At 51st I came to a busy intersection and again, the bike route sign guided me across. Near Emerson Elementary the route signs led me right and then left on Webster. The stoplight was out at 40th street but despite the long lines of cars waiting, I peddled across. I passed Mosswood Park on my left, dodged some broken CDs in the road and cruised under the 580 freeway.
After passing the corner of the Alta Bates Summit campus on my right and a sign for a Korean church on my left, I cruised down a small hill and was directed left on 29th.
At the Broadway and 29th intersection, which featured a Broadway Liquors, Grocery Outlet, Mercedes-Benz Dealer, and a martial arts-dance school, a route sign informed me I could go either way.
Crossing the street, I easily found a bike lane and began pedaling back toward Rockridge. There were a few potholes and I passed several auto dealers – not the most impressive scenery – but everything was going swimmingly until I crossed back under the 580 Freeway.
The first thing I saw was a black and white sign behind a chain-link fence; it proclaimed ‘bike lane ends,’ and boy, did it ever. Emerging from the overpass, the lane I was riding in disappeared behind a blue and white traffic wall. I suddenly found myself in one of two narrow traffic lanes, riding close to the wall, with annoyed drivers on my left.
Bike sharrows (arrows indicating shared-use lanes for cars and bikes) appeared on the next block, but then disappeared, obscured by a badly laid strip of thick black asphalt.
Two intrepid bikers in front of me got stuck behind the 51 bus. Not having anywhere else to go and visibly annoyed, they decided to head left at 40th street. I stuck with Broadway, wondering if they knew something I didn’t. Apparently, they did; the potholes grew steadily worse.
At Garnet street, I noticed some closed storefronts and some banners declaring that I was on ‘Auto Row.’ Irony aside, the arrows disappeared and I began to wonder when this ride would end.
Part of Walk Oakland Bike Oakland’s campaign for Broadway was to get bike lanes installed from MacArthur Blvd to Highway 24. According to their website, the anticipated date for this goal was June 2009. But no bike lanes yet.
By the time I scaled the small incline up to 51st, where I was greeted by Safeway, Payless, and Jamba Juice, I was ready to be done. The Johnsonville sausage on a grill — ‘tastyville’ according to the billboard – combined with the car fumes and the bouncy ride – made me want to throw up.
More sensory oddness: a look back across the intersection revealed an odd “Broadway pet hospital” mural that resembled a Lake Merritt-like heaven for dogs.
By the time I spotted College Avenue, I’d had enough. I pedaled across the street to hang a left and coasted downhill. My bike was still uncomfortably close to the cars, but there was less traffic and it was slower.
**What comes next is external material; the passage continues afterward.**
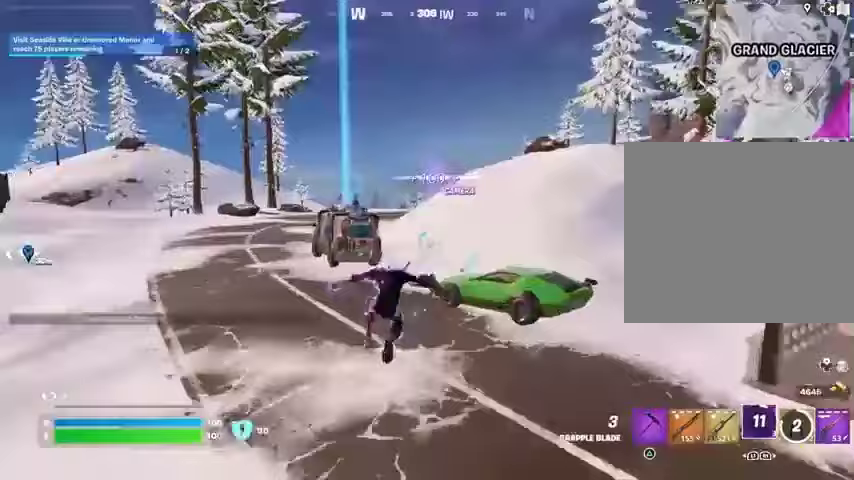
{"buttons": [], "left_stick": "up-right", "right_stick": "center", "events": [[67, "right_stick", "down"], [100, "left_stick", "right"], [167, "right_stick", "right"], [233, "left_stick", "up-right"], [333, "right_stick", "center"], [367, "SQUARE", "down"], [433, "SQUARE", "up"]]}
While my trip south was a pleasure – I completely understand why the Webster-Shafter Bike Boulevard is popular – Broadway doesn’t come close to living up to its name. Fortunately, new bike lanes are included in the Master plan, a good thing because Broadway could definitely use some bike-friendly upgrades.
I eventually found Forest again, a two-minute ride from the Rockridge Bart station. Soon I was back to the calm, tree-lined streets; the same lady was still painting her white picket fence.